(Document segment begins)
Xavier had its best offensive effort of the season Saturday afternoon as the Musketeers took down St. John's 97-82 at the Cintas Center.
The Musketeers led by 15 at halftime, 54-39, and pushed that lead to 26 midway through the second half. They shot 58.6 percent from the field, including 47.6 percent from deep, while gaining a 23-10 advantage in points off turnovers, 16-12 in second chance points, and 13-7 in fast break points.
After watching the game, there were three main takeaways from the Musketeers' performance:
The offense is flowing
Trying to describe Xavier's offensive flow when it's at its best and what separates that from when the Musketeers are just playing average on the offensive end is not an easy task. It's one of those, "I know it when I see it," kind of things.
I know It involves penetration, great ball movement, lots of 3-pointers, lots of smiling, and hip bumping heading into the huddle after the opponent calls timeouts. And I know we saw it on Saturday against St. John's. Simply put, it looked easy for the Musketeers.
Xavier piled up 21 assists on 34 field goals and connected on 10-of-21 from 3-point range. Six players scored in double figures and everyone was more aggressive and played with more confidence.
As best I can tell, the biggest difference between the Musketeers offense when it was sputtering at times earlier in the year versus the last four games is how often their players are penetrating to make plays for each other. Earlier in the year, when the offense was stagnating it seemed that guys were pressing and trying to figure out how they could create a shot for themselves against a set defense. Now, guys seem to be driving with the intent of forcing the defense to react and then promoting ball movement with good kick-out or dump-off passes.
"I felt like we played OK together earlier in the season, but now I feel like we're really going right now," Bernard said. "Everybody is having fun. Everybody loves one another. And obviously, it's showing out there on the floor. I think we're sharing the ball a lot better now than we were before."
Mack said attacking off the bounce was a specific emphasis in the gameplan for St. John's, but it feels like it's been a big focus for his team since right before the start of conference play.
"I thought we played really unselfish," Mack said. "I think that's something that we've gotten better at over the last three or four games. We're finding the open man better than we were earlier in the year. We shot the eyes out of the ball in the first half."
Ed is figuring it out
Edmond Sumner has taken his game to new heights over the last two games.
(Document segment ends)
(Listed entries begins)
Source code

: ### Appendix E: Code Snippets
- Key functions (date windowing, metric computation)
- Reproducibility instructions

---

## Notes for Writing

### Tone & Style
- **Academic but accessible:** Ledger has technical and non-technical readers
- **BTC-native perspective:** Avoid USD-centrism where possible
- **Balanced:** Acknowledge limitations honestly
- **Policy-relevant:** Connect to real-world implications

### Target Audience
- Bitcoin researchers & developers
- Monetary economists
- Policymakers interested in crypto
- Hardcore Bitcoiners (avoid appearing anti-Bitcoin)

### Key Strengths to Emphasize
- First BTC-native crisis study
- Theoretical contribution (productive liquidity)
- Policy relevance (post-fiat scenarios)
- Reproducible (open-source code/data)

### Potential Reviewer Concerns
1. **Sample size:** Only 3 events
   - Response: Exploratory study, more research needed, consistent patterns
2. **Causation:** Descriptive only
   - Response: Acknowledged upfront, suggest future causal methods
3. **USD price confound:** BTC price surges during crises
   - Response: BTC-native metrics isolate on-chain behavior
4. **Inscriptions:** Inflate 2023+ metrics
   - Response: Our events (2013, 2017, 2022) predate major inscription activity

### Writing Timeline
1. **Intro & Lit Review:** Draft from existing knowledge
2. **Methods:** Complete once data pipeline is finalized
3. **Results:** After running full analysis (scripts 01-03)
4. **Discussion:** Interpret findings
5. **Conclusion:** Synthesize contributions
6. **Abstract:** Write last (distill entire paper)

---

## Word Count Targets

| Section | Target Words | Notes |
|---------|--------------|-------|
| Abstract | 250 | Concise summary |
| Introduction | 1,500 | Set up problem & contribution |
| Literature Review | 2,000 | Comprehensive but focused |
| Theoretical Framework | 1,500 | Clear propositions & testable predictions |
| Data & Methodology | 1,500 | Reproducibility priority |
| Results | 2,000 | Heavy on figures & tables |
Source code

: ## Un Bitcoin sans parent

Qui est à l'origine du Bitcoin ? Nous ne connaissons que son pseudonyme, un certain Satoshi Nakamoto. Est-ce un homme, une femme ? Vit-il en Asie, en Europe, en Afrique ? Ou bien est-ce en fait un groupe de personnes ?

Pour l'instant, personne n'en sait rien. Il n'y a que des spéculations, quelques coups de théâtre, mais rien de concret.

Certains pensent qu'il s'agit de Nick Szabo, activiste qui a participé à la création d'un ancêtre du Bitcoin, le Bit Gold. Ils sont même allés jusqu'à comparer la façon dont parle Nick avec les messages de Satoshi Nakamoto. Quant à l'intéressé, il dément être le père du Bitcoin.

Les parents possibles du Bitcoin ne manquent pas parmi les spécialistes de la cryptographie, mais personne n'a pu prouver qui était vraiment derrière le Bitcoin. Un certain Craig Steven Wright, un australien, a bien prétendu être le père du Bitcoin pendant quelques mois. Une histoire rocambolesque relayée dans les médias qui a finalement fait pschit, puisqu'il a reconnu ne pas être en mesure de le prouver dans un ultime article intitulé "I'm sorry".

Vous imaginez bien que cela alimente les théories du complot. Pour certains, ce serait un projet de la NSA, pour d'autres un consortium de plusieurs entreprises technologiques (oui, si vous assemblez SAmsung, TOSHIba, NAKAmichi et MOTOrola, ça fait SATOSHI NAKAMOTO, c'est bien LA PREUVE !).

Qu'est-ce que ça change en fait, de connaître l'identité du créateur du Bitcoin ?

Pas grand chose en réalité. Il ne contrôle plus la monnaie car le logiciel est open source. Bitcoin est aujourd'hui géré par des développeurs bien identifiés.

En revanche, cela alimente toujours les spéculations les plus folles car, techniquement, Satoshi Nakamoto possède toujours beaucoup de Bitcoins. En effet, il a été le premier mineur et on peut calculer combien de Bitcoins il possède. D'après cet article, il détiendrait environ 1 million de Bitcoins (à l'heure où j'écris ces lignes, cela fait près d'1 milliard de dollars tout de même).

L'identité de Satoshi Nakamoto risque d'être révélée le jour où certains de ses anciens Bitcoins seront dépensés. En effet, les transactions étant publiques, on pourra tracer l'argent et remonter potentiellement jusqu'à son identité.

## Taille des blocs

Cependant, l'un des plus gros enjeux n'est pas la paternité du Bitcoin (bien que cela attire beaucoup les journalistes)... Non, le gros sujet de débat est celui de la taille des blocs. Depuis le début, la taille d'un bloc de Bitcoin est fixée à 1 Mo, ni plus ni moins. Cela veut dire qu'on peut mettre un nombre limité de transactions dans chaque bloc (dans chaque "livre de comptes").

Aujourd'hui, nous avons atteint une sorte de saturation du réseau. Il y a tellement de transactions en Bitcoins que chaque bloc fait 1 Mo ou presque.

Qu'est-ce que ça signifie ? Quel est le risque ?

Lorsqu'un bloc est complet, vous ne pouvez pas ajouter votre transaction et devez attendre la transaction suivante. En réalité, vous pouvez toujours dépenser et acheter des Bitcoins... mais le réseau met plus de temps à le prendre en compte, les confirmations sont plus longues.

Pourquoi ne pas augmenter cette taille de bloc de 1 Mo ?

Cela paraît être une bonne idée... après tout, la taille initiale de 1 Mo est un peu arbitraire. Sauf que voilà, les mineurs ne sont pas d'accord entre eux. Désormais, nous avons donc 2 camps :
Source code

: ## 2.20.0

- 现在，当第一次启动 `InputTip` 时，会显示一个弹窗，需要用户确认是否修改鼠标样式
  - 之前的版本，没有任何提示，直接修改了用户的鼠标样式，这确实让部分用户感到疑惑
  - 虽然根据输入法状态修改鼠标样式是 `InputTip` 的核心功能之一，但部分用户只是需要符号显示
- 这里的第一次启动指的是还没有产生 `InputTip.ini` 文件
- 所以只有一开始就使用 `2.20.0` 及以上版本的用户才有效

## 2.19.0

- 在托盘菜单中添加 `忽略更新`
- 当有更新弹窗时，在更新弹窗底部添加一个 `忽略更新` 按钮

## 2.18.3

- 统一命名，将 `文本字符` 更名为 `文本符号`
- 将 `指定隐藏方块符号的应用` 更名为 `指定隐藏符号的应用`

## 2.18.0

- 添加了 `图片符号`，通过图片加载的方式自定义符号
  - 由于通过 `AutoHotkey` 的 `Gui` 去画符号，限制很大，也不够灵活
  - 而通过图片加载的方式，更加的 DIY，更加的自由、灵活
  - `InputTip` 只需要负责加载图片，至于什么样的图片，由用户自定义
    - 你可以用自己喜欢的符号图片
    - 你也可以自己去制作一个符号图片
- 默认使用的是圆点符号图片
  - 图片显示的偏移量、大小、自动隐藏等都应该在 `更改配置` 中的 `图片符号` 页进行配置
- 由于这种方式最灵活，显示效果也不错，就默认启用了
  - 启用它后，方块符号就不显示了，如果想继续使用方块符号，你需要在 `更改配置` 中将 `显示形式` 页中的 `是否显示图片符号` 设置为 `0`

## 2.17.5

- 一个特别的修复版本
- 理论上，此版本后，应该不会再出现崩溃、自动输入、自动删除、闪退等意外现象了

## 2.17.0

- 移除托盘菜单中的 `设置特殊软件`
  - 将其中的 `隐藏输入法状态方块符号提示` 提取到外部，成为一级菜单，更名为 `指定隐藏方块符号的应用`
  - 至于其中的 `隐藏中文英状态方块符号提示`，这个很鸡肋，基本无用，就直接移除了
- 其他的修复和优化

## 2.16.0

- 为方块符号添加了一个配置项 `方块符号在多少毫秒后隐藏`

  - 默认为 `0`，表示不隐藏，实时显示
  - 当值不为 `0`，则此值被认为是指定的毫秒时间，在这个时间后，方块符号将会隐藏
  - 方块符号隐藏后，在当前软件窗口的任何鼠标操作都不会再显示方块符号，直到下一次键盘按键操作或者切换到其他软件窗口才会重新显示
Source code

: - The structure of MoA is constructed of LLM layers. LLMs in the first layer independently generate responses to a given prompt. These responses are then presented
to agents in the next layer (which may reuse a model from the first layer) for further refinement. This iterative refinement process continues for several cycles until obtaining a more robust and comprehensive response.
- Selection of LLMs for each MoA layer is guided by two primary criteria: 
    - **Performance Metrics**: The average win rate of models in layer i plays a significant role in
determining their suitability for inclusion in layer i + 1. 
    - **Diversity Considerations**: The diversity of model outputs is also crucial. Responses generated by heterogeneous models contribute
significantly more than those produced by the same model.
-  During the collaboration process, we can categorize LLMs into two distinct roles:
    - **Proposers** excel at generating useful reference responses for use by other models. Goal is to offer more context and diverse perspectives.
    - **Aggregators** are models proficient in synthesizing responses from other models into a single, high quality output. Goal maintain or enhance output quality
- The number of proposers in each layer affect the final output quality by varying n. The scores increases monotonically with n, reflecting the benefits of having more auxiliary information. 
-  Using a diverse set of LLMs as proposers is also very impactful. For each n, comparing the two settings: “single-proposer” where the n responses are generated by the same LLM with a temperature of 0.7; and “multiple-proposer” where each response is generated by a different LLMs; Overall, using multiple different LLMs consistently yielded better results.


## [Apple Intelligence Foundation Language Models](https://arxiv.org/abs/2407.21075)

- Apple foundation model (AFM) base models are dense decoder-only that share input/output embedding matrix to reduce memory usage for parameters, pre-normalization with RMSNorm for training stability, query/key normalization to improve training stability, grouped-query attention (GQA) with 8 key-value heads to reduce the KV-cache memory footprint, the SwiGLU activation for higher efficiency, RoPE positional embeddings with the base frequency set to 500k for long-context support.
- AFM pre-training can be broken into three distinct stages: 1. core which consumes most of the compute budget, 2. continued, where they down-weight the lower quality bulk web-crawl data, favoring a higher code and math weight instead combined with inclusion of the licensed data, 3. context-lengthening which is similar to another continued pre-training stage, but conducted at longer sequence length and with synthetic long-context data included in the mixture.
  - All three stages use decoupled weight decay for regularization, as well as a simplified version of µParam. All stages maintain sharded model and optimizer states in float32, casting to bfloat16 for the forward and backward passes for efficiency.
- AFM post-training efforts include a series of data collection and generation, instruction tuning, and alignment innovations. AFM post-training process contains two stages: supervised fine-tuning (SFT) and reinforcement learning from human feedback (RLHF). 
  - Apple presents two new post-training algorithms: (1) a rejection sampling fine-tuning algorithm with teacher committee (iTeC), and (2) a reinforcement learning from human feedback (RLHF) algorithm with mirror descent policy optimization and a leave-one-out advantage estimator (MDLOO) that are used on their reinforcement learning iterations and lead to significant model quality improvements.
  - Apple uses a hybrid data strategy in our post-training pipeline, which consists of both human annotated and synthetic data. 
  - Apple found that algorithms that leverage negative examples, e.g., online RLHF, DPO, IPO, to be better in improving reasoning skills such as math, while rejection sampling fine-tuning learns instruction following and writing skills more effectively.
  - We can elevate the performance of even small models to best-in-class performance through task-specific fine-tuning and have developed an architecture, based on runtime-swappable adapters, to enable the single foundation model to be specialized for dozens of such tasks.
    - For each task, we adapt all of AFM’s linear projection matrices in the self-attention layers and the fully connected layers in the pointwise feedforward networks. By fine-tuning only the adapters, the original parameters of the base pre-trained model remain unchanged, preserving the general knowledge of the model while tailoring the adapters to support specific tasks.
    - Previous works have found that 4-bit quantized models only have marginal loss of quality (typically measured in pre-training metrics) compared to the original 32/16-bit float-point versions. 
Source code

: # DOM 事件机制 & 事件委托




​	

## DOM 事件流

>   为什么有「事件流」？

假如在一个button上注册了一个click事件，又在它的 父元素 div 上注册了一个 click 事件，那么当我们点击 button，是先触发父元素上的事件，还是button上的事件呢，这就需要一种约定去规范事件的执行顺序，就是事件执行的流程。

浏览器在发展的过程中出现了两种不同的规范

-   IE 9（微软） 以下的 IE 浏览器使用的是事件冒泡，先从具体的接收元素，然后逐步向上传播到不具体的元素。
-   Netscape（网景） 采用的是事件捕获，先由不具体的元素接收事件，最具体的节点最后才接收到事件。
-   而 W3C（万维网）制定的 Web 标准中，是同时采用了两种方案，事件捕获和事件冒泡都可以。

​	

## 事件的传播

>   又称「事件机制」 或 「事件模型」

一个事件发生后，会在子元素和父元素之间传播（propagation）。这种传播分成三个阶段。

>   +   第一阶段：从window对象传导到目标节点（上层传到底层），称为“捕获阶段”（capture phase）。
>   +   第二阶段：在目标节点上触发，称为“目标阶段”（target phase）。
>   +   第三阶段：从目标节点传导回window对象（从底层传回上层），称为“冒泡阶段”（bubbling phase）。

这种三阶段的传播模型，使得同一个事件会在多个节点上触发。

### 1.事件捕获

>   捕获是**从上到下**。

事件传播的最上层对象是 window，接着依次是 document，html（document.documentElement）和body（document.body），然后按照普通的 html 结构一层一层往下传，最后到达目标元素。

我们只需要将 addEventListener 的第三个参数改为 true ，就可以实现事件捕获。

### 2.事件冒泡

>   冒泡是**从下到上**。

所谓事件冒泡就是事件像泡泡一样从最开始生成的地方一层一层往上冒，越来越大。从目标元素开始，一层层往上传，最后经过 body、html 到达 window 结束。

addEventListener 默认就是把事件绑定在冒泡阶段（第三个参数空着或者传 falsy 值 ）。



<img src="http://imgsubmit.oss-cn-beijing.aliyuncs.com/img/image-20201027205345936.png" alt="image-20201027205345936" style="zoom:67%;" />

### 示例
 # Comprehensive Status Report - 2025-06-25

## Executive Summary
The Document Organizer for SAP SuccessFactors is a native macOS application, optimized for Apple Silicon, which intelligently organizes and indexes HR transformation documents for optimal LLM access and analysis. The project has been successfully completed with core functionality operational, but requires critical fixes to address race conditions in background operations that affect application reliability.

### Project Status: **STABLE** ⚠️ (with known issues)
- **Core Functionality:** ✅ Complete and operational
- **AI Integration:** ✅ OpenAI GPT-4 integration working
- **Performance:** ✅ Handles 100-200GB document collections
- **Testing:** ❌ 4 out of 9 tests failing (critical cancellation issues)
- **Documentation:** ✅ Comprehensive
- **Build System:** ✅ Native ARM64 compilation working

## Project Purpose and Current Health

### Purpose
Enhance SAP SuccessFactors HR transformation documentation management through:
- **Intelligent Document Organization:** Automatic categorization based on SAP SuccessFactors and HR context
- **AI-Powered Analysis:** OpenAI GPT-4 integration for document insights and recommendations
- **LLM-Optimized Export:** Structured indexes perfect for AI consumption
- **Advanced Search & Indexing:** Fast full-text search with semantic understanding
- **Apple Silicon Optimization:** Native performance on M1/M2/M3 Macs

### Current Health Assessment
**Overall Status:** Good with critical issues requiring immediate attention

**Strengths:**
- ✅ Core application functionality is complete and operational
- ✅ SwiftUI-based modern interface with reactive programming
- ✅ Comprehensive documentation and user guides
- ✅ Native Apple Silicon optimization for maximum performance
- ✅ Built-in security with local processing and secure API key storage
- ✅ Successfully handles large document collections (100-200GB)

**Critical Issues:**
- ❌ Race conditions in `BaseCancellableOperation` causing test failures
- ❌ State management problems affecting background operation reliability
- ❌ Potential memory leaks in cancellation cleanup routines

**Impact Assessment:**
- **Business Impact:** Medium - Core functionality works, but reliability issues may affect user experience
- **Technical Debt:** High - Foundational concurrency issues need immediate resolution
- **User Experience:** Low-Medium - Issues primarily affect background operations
(Listed entries ends)
▶ List of tasks:
A. Repeat the game recap from the words "Xavier piled up" through "or dump-off passes.", switching "assists" to "dimes".
B. List each category in which the game recap gives Xavier an advantage over St. John's, along with the score for that category.
Rely only on the game recap for what follows.

▶ Per-task answers:
A.
Xavier piled up 21 dimes on 34 field goals and connected on 10-of-21 from 3-point range. Six players scored in double figures and everyone was more aggressive and played with more confidence.
As best I can tell, the biggest difference between the Musketeers offense when it was sputtering at times earlier in the year versus the last four games is how often their players are penetrating to make plays for each other. Earlier in the year, when the offense was stagnating it seemed that guys were pressing and trying to figure out how they could create a shot for themselves against a set defense. Now, guys seem to be driving with the intent of forcing the defense to react and then promoting ball movement with good kick-out or dump-off passes.

B.
- Points off turnovers: 23-10
- Second chance points: 16-12
- Fast break points: 13-7